13:2:9:77. [The Brahman addresses the queen consort, Vâg. S. XXIII, 24,] 'Thy mother and father,'--the mother, doubtless, is this (earth), and the father yonder (sky): by means of these two he causes him to go to heaven;--'mount to the top of the tree,'--the top of royal power, doubtless, is glory: the top of royal power, glory, he thus causes him to attain;--'saying, "I pass along," thy father passed his fist to and fro in the cleft,'--the cleft, doubtless, is the people; and the fist is royal power; and royal power, indeed, presses hard on the people; whence he who wields royal power is apt to strike down people 1.

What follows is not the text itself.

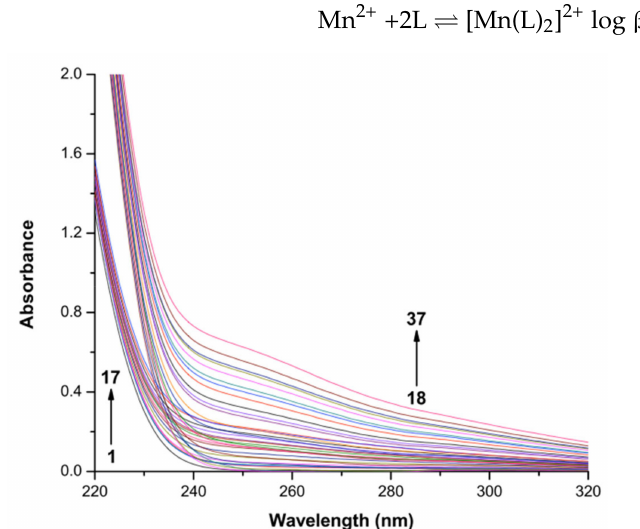
Figure 1. Absorption spectra of manganese(II)–ethylenediamine system in methanol solution. For spectra 1 to 17, [Mn(II)] = 0.16 mM and ethylenediamine concentration (mM): (1) 0.054; (2) 0.072; (3) 0.09; (4) 0.108; (5) 0.126; (6) 0.144; (7) 0.16; (8) 0.18; (9) 0.198; (10) 0.216; (11) 0.234; (12) 0.252; (13) 0.27; (14) 0.288; (15) 0.306; (16) 0.324; (17) 0.342. For spectra 18 to 37, [Mn(II)] = 0.3 mM and ethylenediamine concentration (mM): (18) 0.03; (19) 0.06; (20) 0.09; (21) 0.12; (22) 0.15; (23) 0.18; (24) 0.21; (25) 0.24; (26) 0.27; (27) 0.3; (28) 0.33; (29) 0.36; (30) 0.39; (31) 0.42; (32) 0.45; (33) 0.48; (34) 0.51; (35) 0.54; (36) 0.57; (37)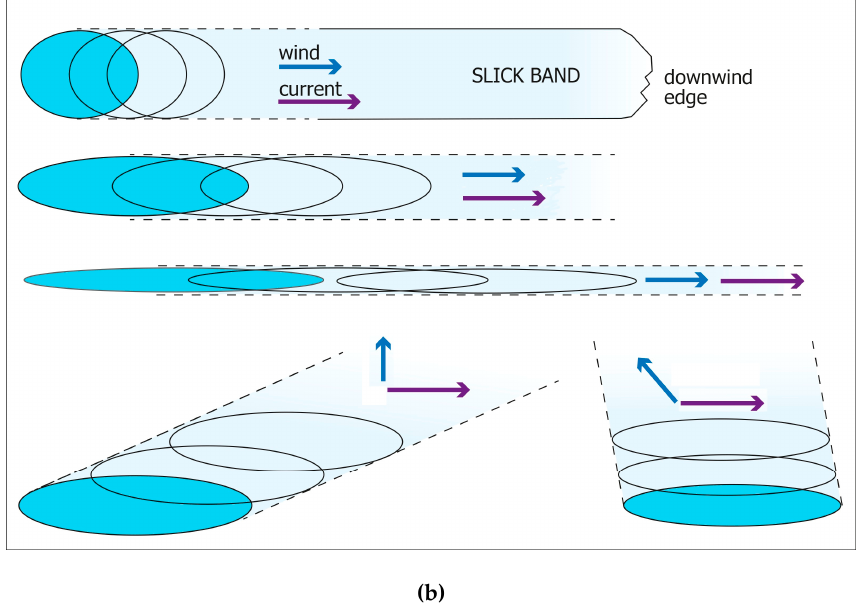
Figure 1. ( a ) A map of the study area. ( b ) Schematic representation of an artificial slick band formation at various speeds and directions of the near-surface wind and current.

13:2:9:88. [The chamberlain addresses the king's fourth wife, Vâg. S. XXIII, 30,] 'When the deer eats the corn,'--the grain (growing in the field), doubtless, is the people, and the deer is royal power: he
thus makes the people to be food for the royal power, whence the wielder of royal power feeds on the people;--'it thinks not of the fat cattle,'--whence the king does not rear cattle;--'when the Sûdra woman is the Arya's mistress, he seeks not riches that he may thrive 1,'--hence he does not anoint the son of a Vaisya woman.

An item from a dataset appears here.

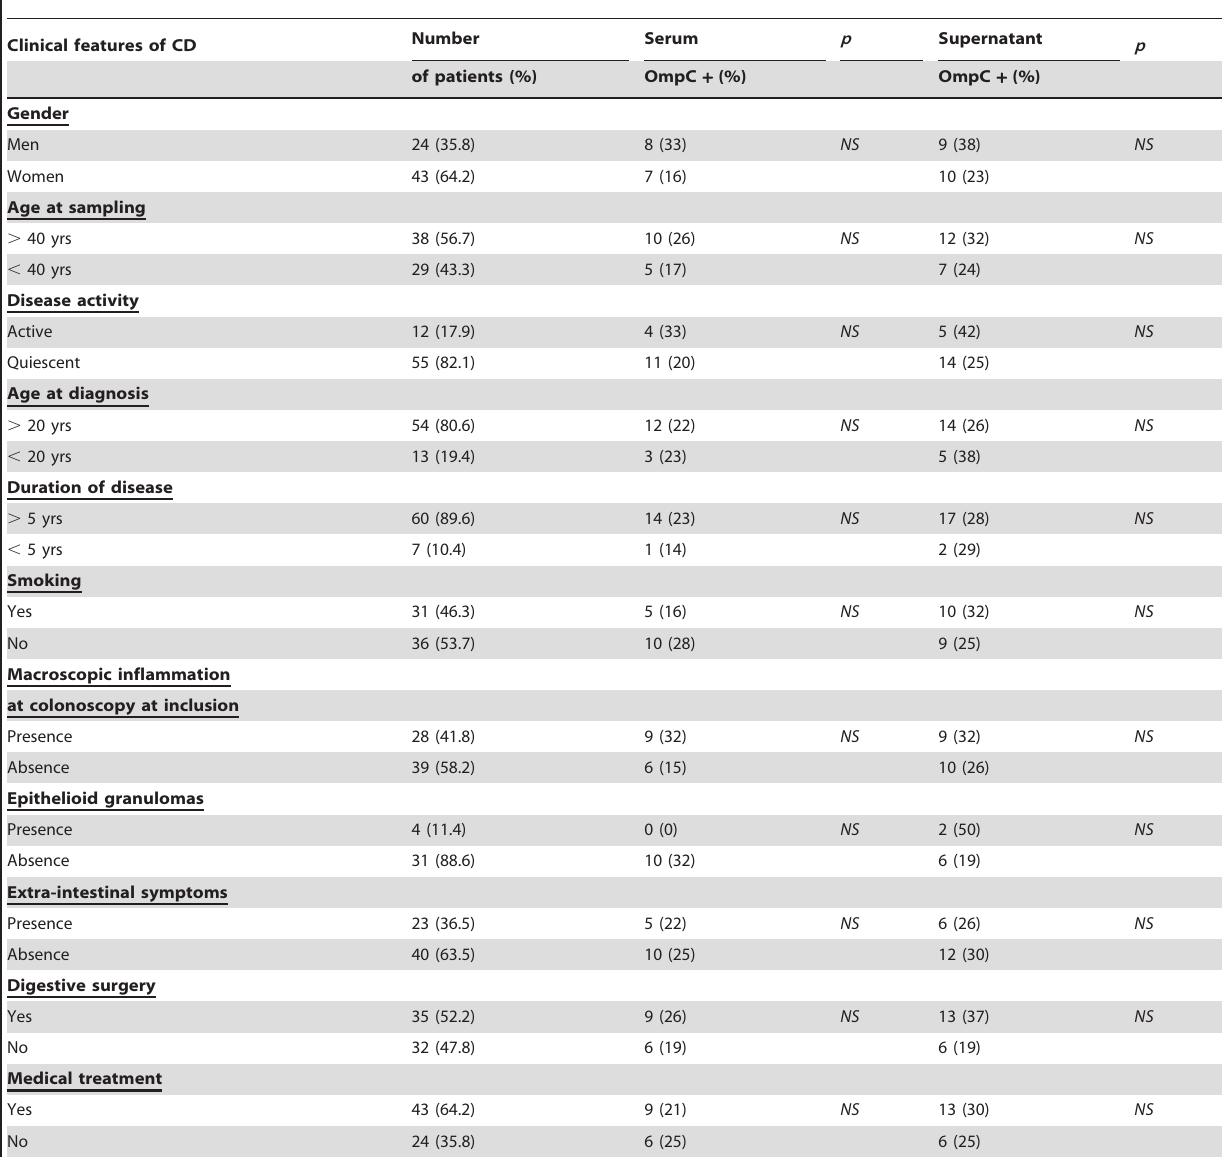
Table 4. Study of correlation between anti-OmpC antibodies status and CD clinical features.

13:2:9:99. But, indeed, the vital airs pass from those who speak impure speech at the sacrifice. [The queen consort having been made to rise by her attendants, the priests and chamberlain say, Vâg. S. XXIII, 32, Rig-v. S. IV, 39, 6,] 'The praises of Dadhikrâvan have I sung, (the victorious, powerful horse: may he make fragrant our mouths, and prolong our lives!),'--thus they finally utter a verse containing the word 'fragrant': it is (their own) speech they purify 2, and the vital airs do not pass from them.
324:1 The colloquy between the men and women, referred to in paragraphs 1-8, would seem to go on simultaneously. The verse addressed by the Hotri to the king's discarded wife, Vâg. S. XXIII, 28, is omitted by the Brâhmana, as are also the verses spoken in reply by the women (with their attendants), and closely resembling those of the men in tone and wording. According to some authorities it is the attendant women alone who reply, not the king's wives. Katy. XX, 6, 20.
324:2 Mahîdhara takes the objective pronoun to refer to the Vâvâtâ, whilst Harisvâmin, on the other hand, supplies some such word as 'sâtikam.'
325:1 The Mahishî: Thy mother and father are playing on the top of the tree like thy mouth when thou wilt talk: do not talk so much, Brahman!
326:1 Mahîdhara interprets,--then he (her husband), the Sûdra, does not wish for wealth, but is unhappy.
326:2 That is to say, they make amends for any breaches of decorum committed in the preceding colloquy.